EXERCISE PROMPT
Reproduce verbatim every line from the one containing "El precio correspondiente" through the one containing "En caso de duda, puedes", including both of those lines.

DATA SHOWN

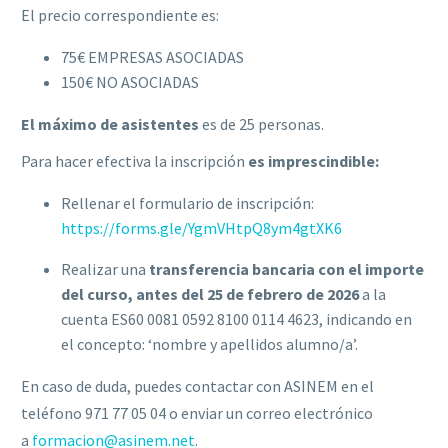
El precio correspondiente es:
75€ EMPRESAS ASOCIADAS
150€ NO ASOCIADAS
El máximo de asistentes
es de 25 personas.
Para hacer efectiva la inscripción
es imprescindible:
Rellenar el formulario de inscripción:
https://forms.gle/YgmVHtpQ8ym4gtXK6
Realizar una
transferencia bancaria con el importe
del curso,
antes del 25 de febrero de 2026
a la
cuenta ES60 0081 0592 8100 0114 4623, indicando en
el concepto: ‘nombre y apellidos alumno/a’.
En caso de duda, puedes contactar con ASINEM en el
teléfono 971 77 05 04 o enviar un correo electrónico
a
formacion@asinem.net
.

* * *

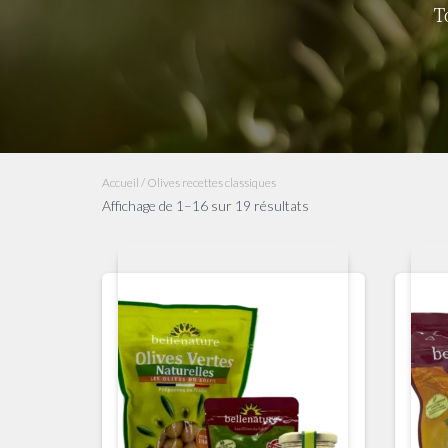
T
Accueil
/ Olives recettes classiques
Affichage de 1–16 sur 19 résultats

EXPECTED ANSWER
El precio correspondiente es:
75€ EMPRESAS ASOCIADAS
150€ NO ASOCIADAS
El máximo de asistentes
es de 25 personas.
Para hacer efectiva la inscripción
es imprescindible:
Rellenar el formulario de inscripción:
https://forms.gle/YgmVHtpQ8ym4gtXK6
Realizar una
transferencia bancaria con el importe
del curso,
antes del 25 de febrero de 2026
a la
cuenta ES60 0081 0592 8100 0114 4623, indicando en
el concepto: ‘nombre y apellidos alumno/a’.
En caso de duda, puedes contactar con ASINEM en el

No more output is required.